Condition or disease Intervention/treatment Phase
Pathologic Stage I Merkel Cell Carcinoma AJCC v8 Pathologic Stage II Merkel Cell Carcinoma AJCC v8 Pathologic Stage III Merkel Cell Carcinoma AJCC v8 Other: Best Practice Procedure: Biospecimen Collection Procedure: Computed Tomography Procedure: Magnetic Resonance Imaging Biological: Pembrolizumab Procedure: Positron Emission Tomography Radiation: Radiation Therapy Phase 3

Detailed Description:

PRIMARY OBJECTIVE:

I. To compare recurrence free survival (RFS) and overall survival (OS) as co-primary endpoints across the two arms.

SECONDARY OBJECTIVES:

I. To evaluate adverse events. II. To evaluate distant metastasis free survival (DMFS). III. To evaluate the impact of radiation on clinical outcomes (OS, RFS, DMFS).
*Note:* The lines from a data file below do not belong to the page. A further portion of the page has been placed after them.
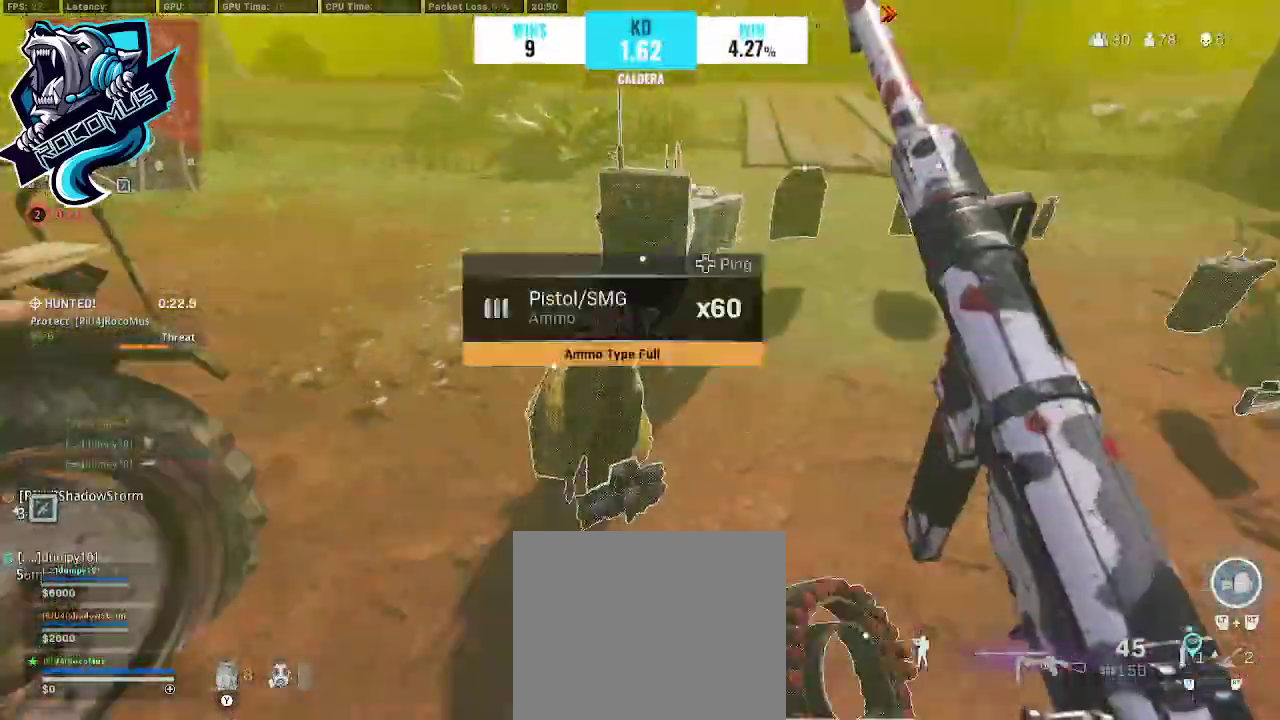
{"buttons": [], "left_stick": "center", "right_stick": "center", "events": [[167, "right_stick", "center"], [200, "left_stick", "center"], [267, "left_stick", "left"], [500, "left_stick", "center"]]}
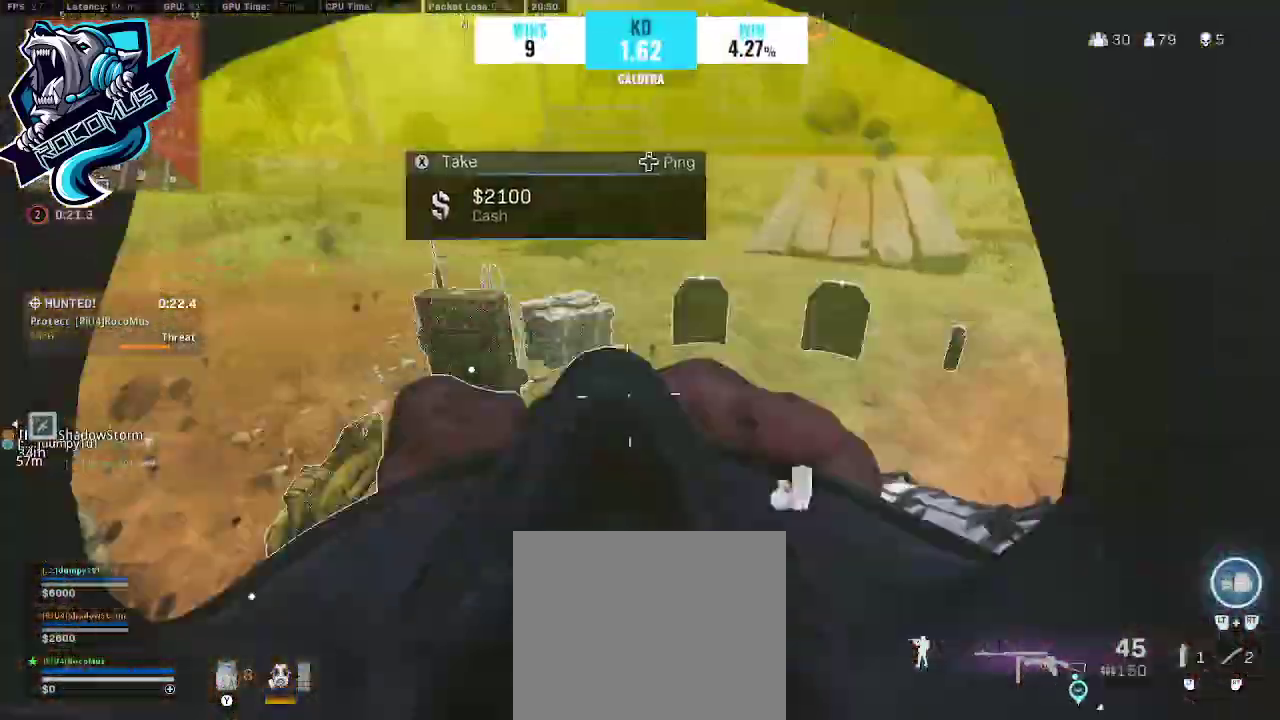
{"buttons": [], "left_stick": "left", "right_stick": "center", "events": [[33, "left_stick", "left"], [200, "left_stick", "center"], [367, "left_stick", "left"]]}
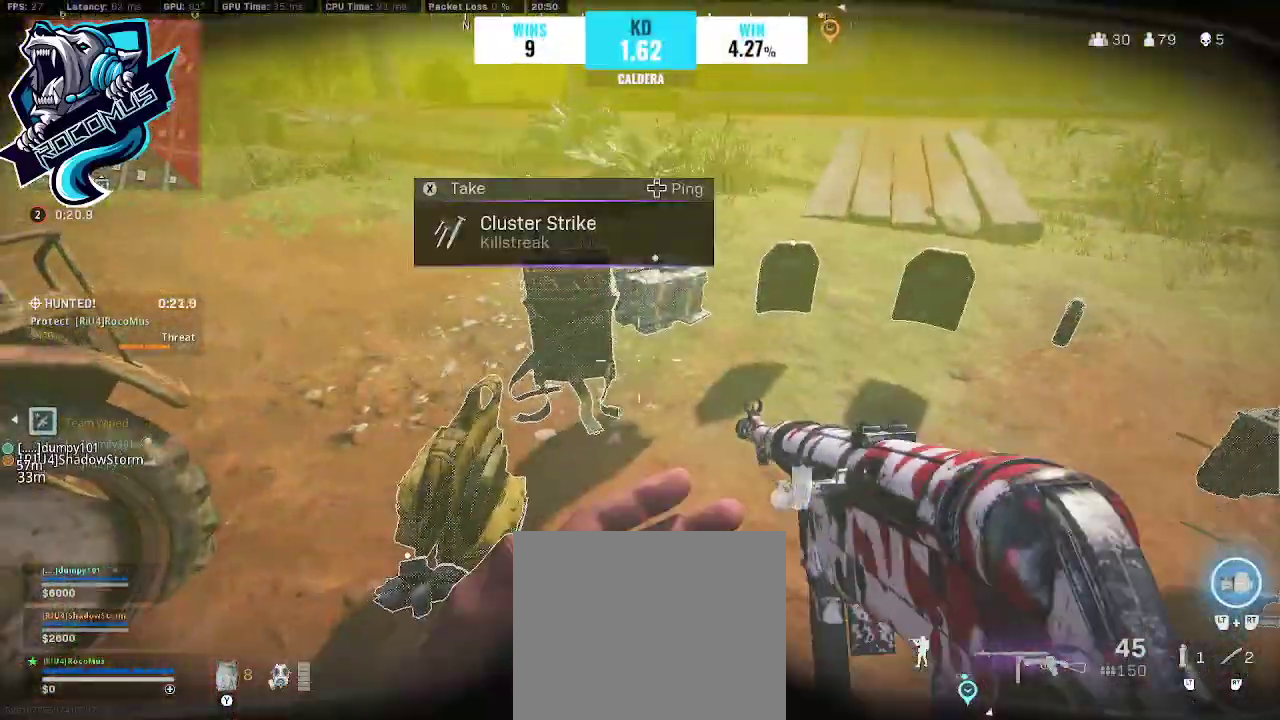
{"buttons": [], "left_stick": "down-right", "right_stick": "left", "events": [[33, "SQUARE", "down"], [33, "left_stick", "center"], [100, "SQUARE", "up"], [167, "left_stick", "up-right"], [300, "right_stick", "left"], [500, "left_stick", "down-right"]]}
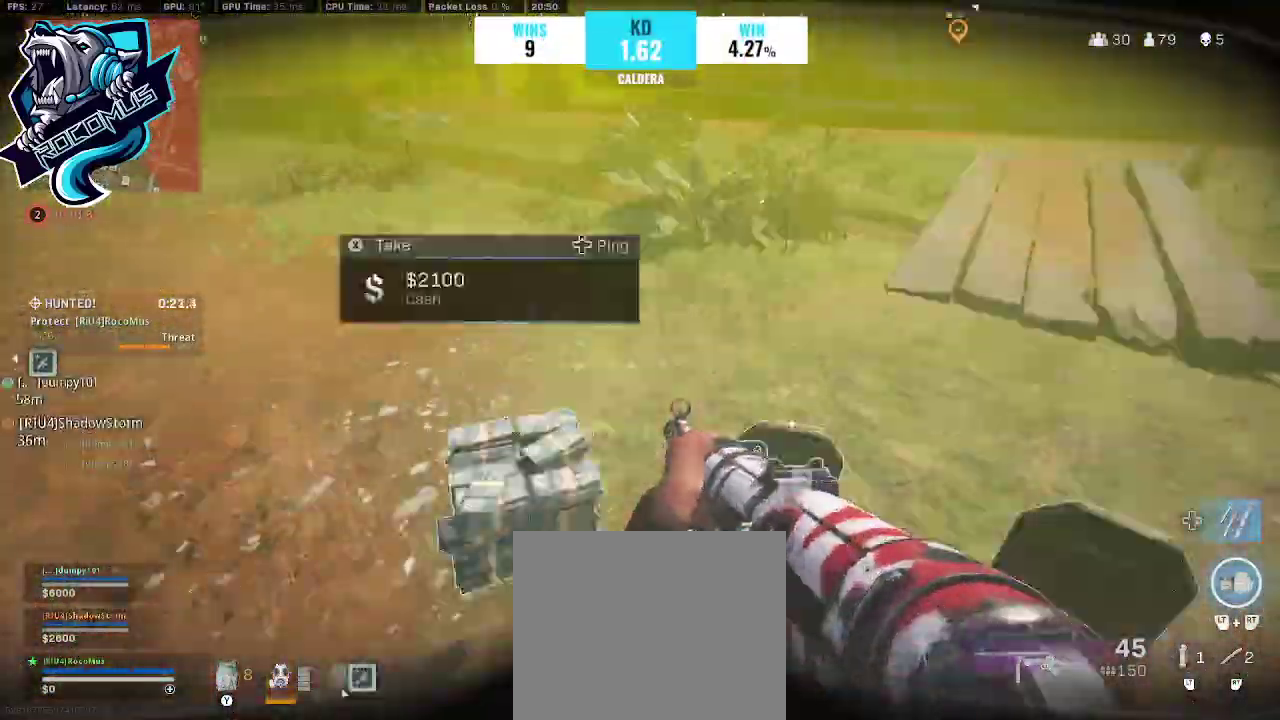
{"buttons": [], "left_stick": "up", "right_stick": "up-left", "events": [[167, "left_stick", "left"], [300, "left_stick", "up-left"], [300, "right_stick", "center"], [433, "left_stick", "up"], [467, "right_stick", "up-left"]]}
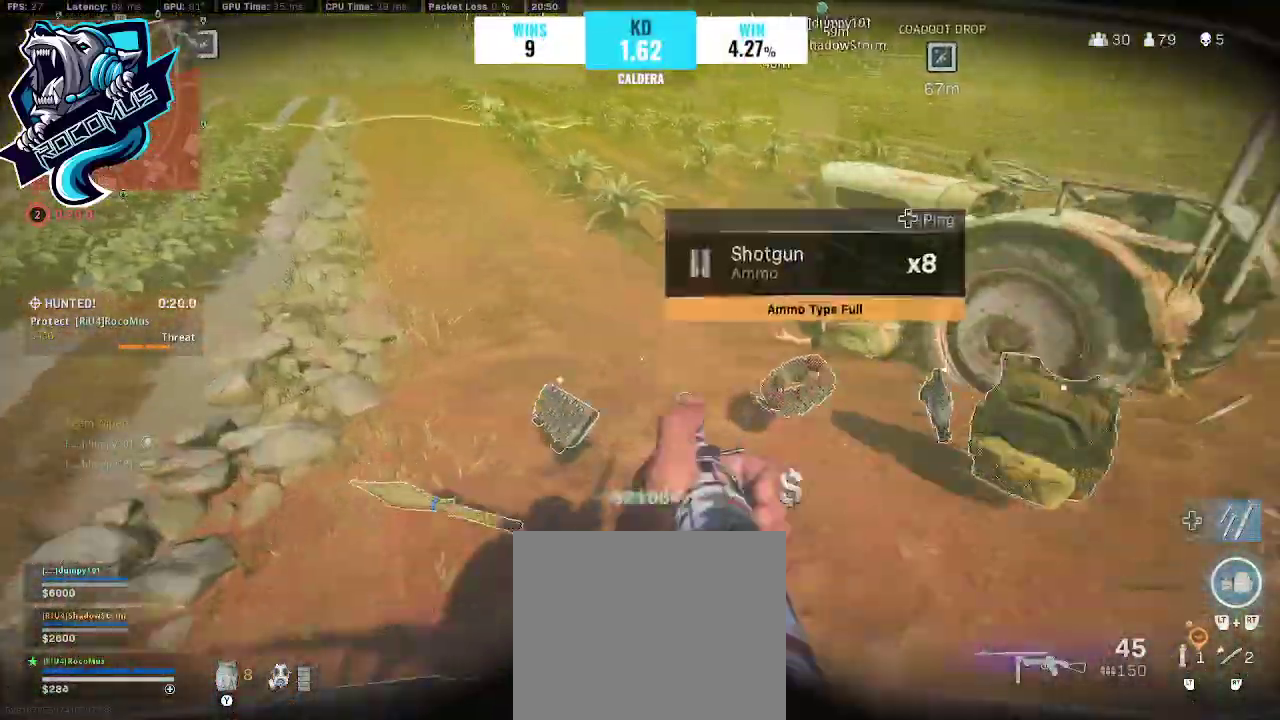
{"buttons": [], "left_stick": "up", "right_stick": "up-left", "events": [[167, "right_stick", "center"], [300, "right_stick", "up-left"]]}
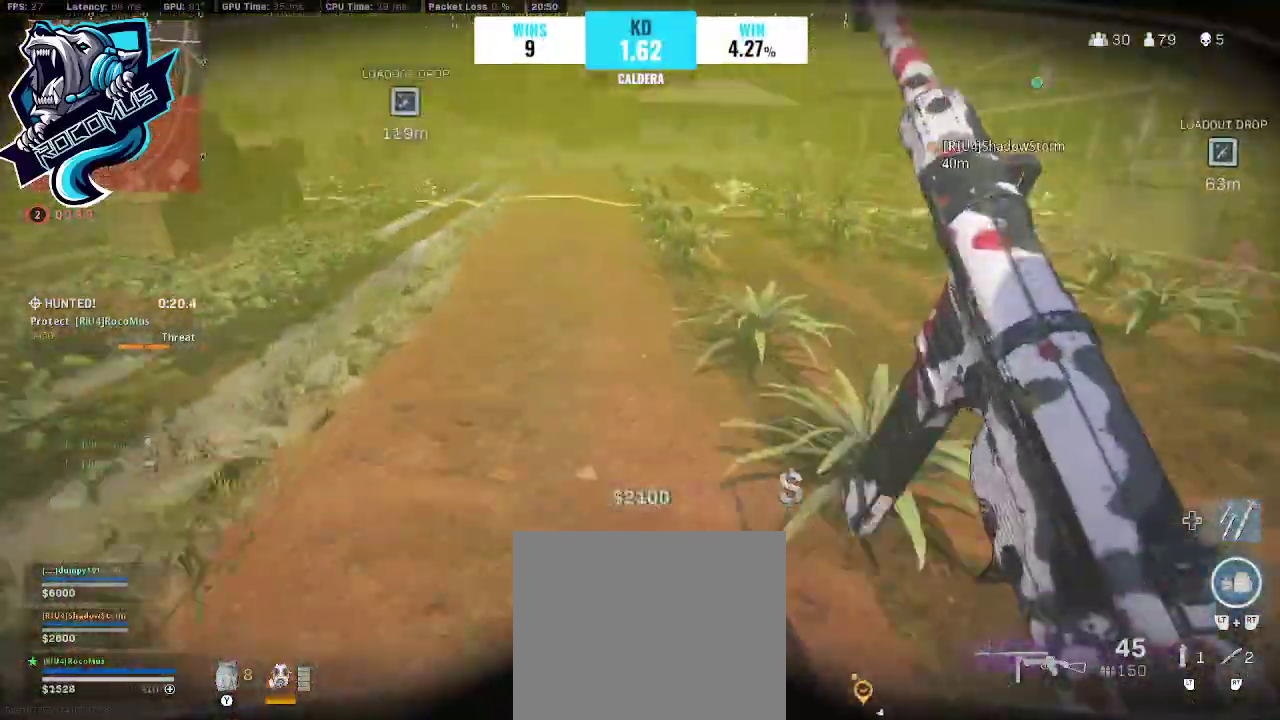
{"buttons": [], "left_stick": "up", "right_stick": "center", "events": [[100, "R3", "down"], [100, "right_stick", "center"], [200, "R3", "up"], [333, "CROSS", "down"], [367, "right_stick", "up-right"], [500, "CROSS", "up"], [500, "right_stick", "center"]]}
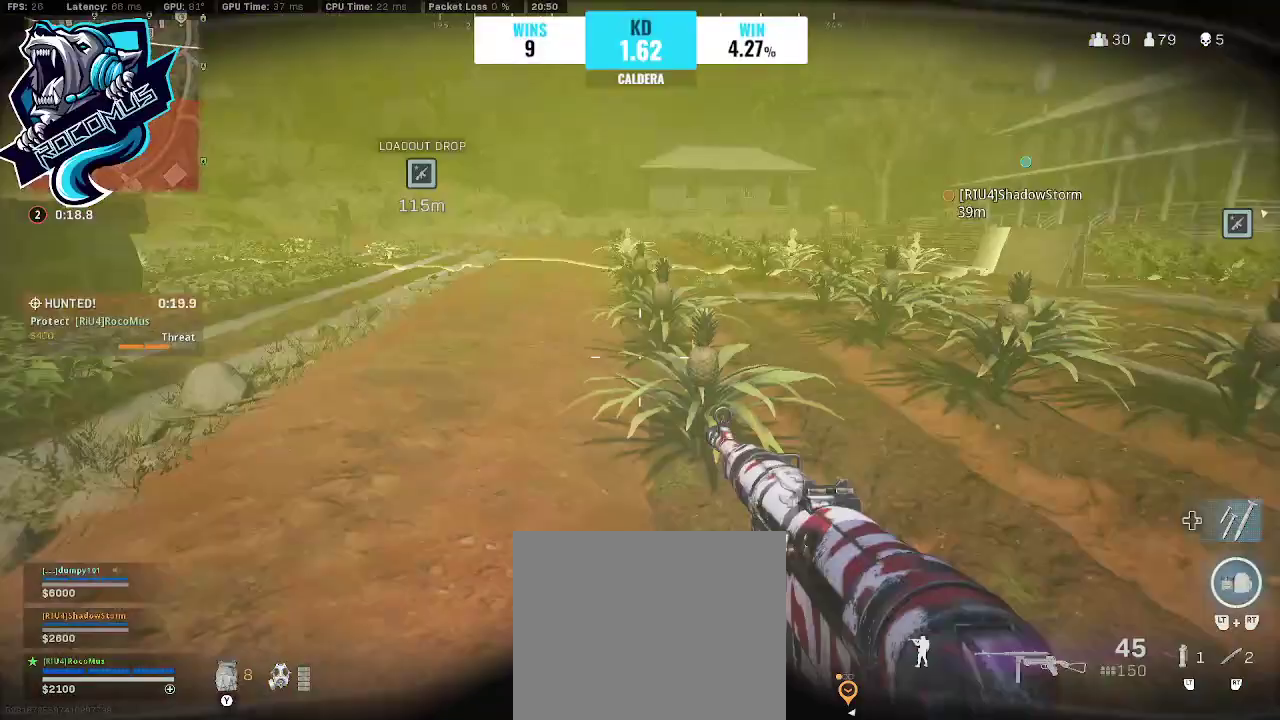
{"buttons": [], "left_stick": "up", "right_stick": "center", "events": []}
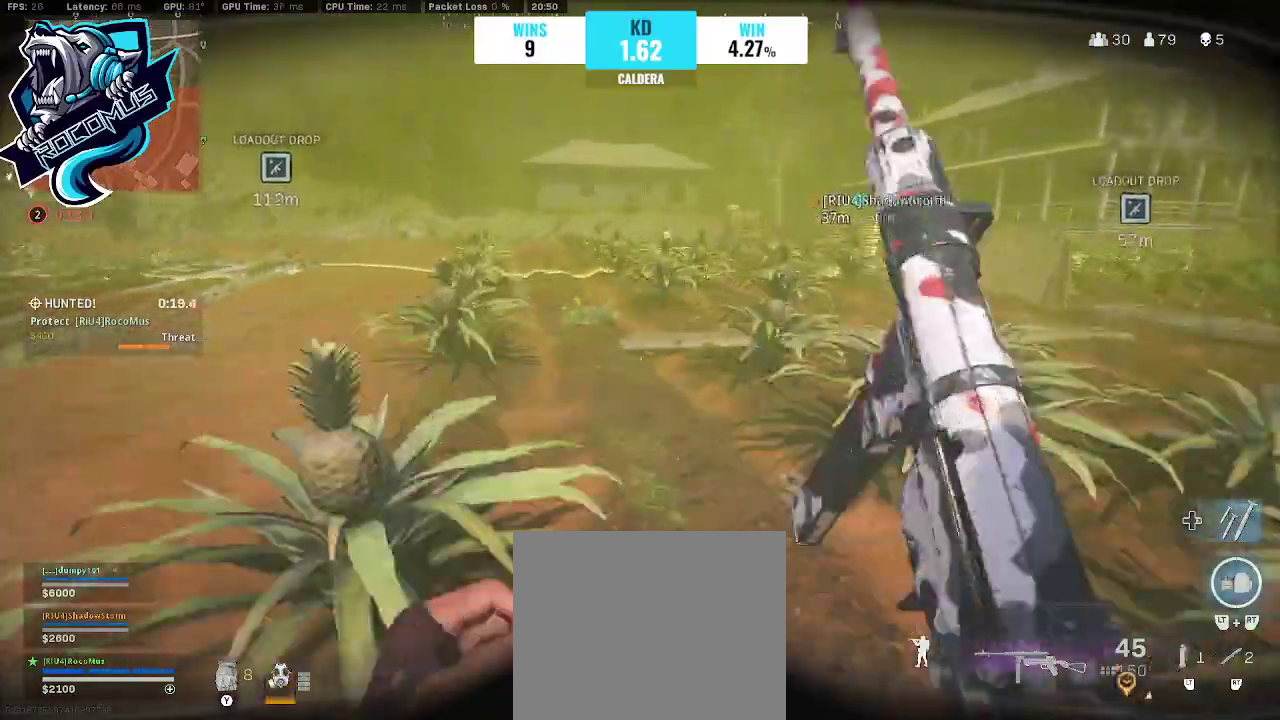
{"buttons": [], "left_stick": "up", "right_stick": "center", "events": []}
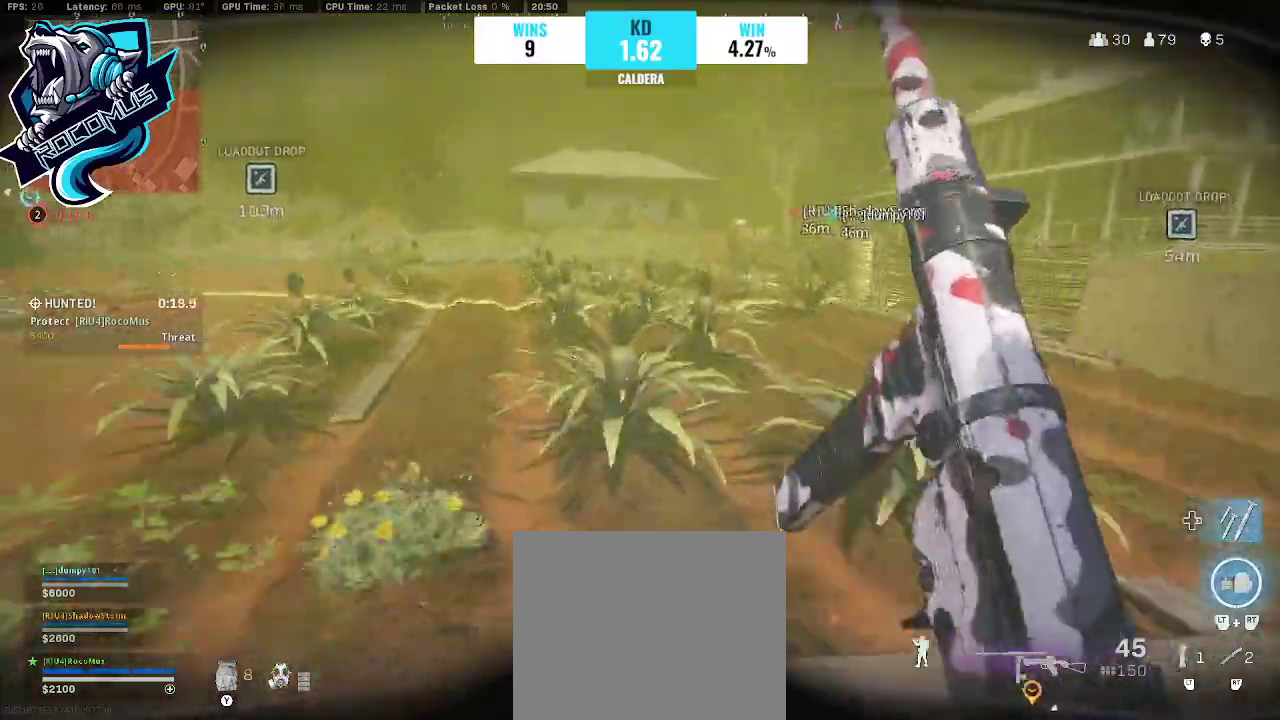
{"buttons": ["CROSS"], "left_stick": "up", "right_stick": "center", "events": [[33, "R3", "down"], [133, "R3", "up"], [233, "R3", "down"], [267, "CROSS", "down"], [267, "right_stick", "up"], [300, "R3", "up"], [367, "right_stick", "center"]]}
OUTLINE: Patients are randomized to 1 of 2 arms.

ARM A: Patients receive pembrolizumab intravenously (IV) over 30 minutes on day 1 of each cycle. Treatment repeats every 21 days for up to 17 cycles in the absence of disease progression or unacceptable toxicity. Patients may also undergo standard of care radiation therapy within 14 days of day 1, cycle 1. Patients undergo positron emission tomography (PET)-computed tomography (CT), CT, or magnetic resonance imaging (MRI) throughout the trial. Patients may also undergo blood sample collection as clinically indicated at the discretion of the treating investigator.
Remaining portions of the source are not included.